##### DATA FOR THIS TASK #####

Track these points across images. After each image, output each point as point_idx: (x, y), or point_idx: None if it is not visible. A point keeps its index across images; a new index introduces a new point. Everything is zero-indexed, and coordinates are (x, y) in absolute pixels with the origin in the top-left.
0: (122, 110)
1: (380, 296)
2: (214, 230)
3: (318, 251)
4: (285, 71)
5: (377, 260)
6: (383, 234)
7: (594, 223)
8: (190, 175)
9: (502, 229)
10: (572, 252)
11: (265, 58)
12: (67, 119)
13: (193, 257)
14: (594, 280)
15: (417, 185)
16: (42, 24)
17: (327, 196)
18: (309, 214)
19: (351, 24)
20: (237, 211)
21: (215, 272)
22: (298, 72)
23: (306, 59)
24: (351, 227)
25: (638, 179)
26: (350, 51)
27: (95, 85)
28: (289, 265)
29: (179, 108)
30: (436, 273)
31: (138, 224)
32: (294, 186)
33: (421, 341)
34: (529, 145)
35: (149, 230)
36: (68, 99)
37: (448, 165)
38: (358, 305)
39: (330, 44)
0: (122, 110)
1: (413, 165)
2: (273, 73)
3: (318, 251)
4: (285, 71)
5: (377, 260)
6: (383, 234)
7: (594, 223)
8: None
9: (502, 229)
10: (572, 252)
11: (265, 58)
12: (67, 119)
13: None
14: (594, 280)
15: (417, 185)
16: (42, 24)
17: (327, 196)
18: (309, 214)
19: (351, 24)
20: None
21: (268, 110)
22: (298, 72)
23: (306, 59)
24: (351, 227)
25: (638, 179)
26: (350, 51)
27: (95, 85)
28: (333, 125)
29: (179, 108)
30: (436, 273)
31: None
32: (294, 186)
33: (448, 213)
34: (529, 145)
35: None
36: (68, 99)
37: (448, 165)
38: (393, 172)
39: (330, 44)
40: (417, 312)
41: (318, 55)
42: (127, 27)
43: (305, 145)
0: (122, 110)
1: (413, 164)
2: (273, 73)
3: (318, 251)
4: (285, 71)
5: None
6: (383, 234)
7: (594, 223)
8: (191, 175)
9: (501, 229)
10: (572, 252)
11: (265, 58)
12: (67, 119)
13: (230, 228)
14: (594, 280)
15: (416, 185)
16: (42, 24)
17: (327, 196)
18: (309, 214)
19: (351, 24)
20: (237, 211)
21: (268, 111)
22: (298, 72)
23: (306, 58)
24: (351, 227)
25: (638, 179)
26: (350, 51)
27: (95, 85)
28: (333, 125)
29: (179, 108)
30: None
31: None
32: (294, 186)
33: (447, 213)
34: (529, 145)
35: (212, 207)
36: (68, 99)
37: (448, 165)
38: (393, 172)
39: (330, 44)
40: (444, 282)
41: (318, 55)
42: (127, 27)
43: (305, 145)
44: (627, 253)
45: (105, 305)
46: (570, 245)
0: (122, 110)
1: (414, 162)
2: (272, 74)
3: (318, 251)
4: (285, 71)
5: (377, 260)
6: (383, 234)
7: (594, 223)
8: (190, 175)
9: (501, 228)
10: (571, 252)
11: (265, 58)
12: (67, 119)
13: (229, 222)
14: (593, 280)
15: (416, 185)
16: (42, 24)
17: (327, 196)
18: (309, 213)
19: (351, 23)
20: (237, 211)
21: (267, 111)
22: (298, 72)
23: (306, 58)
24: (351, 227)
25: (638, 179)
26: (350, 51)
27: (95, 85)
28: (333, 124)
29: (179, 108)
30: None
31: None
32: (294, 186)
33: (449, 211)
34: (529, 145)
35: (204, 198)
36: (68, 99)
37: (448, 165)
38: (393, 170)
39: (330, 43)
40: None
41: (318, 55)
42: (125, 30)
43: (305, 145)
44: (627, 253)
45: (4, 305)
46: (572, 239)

#####

Go through the records above and copy each one exactly.

Track these points across images. After each image, output each point as point_idx: (x, y), or point_idx: None if it is not visible. A point keeps its index across images; a new index introduces a new point. Everything is zero-indexed, and coordinates are (x, y) in absolute pixels with the origin in the top-left.
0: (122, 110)
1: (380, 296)
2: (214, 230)
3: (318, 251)
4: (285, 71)
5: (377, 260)
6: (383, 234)
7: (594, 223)
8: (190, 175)
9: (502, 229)
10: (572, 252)
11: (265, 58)
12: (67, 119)
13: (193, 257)
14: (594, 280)
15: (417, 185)
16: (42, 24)
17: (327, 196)
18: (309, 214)
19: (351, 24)
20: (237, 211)
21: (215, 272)
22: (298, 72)
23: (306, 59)
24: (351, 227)
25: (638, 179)
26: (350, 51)
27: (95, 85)
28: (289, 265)
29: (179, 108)
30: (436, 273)
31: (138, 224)
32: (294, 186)
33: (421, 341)
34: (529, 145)
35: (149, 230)
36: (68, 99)
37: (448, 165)
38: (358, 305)
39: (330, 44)
0: (122, 110)
1: (413, 165)
2: (273, 73)
3: (318, 251)
4: (285, 71)
5: (377, 260)
6: (383, 234)
7: (594, 223)
8: None
9: (502, 229)
10: (572, 252)
11: (265, 58)
12: (67, 119)
13: None
14: (594, 280)
15: (417, 185)
16: (42, 24)
17: (327, 196)
18: (309, 214)
19: (351, 24)
20: None
21: (268, 110)
22: (298, 72)
23: (306, 59)
24: (351, 227)
25: (638, 179)
26: (350, 51)
27: (95, 85)
28: (333, 125)
29: (179, 108)
30: (436, 273)
31: None
32: (294, 186)
33: (448, 213)
34: (529, 145)
35: None
36: (68, 99)
37: (448, 165)
38: (393, 172)
39: (330, 44)
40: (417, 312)
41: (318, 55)
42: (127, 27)
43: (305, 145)
0: (122, 110)
1: (413, 164)
2: (273, 73)
3: (318, 251)
4: (285, 71)
5: None
6: (383, 234)
7: (594, 223)
8: (191, 175)
9: (501, 229)
10: (572, 252)
11: (265, 58)
12: (67, 119)
13: (230, 228)
14: (594, 280)
15: (416, 185)
16: (42, 24)
17: (327, 196)
18: (309, 214)
19: (351, 24)
20: (237, 211)
21: (268, 111)
22: (298, 72)
23: (306, 58)
24: (351, 227)
25: (638, 179)
26: (350, 51)
27: (95, 85)
28: (333, 125)
29: (179, 108)
30: None
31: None
32: (294, 186)
33: (447, 213)
34: (529, 145)
35: (212, 207)
36: (68, 99)
37: (448, 165)
38: (393, 172)
39: (330, 44)
40: (444, 282)
41: (318, 55)
42: (127, 27)
43: (305, 145)
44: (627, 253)
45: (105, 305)
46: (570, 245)
0: (122, 110)
1: (414, 162)
2: (272, 74)
3: (318, 251)
4: (285, 71)
5: (377, 260)
6: (383, 234)
7: (594, 223)
8: (190, 175)
9: (501, 228)
10: (571, 252)
11: (265, 58)
12: (67, 119)
13: (229, 222)
14: (593, 280)
15: (416, 185)
16: (42, 24)
17: (327, 196)
18: (309, 213)
19: (351, 23)
20: (237, 211)
21: (267, 111)
22: (298, 72)
23: (306, 58)
24: (351, 227)
25: (638, 179)
26: (350, 51)
27: (95, 85)
28: (333, 124)
29: (179, 108)
30: None
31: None
32: (294, 186)
33: (449, 211)
34: (529, 145)
35: (204, 198)
36: (68, 99)
37: (448, 165)
38: (393, 170)
39: (330, 43)
40: None
41: (318, 55)
42: (125, 30)
43: (305, 145)
44: (627, 253)
45: (4, 305)
46: (572, 239)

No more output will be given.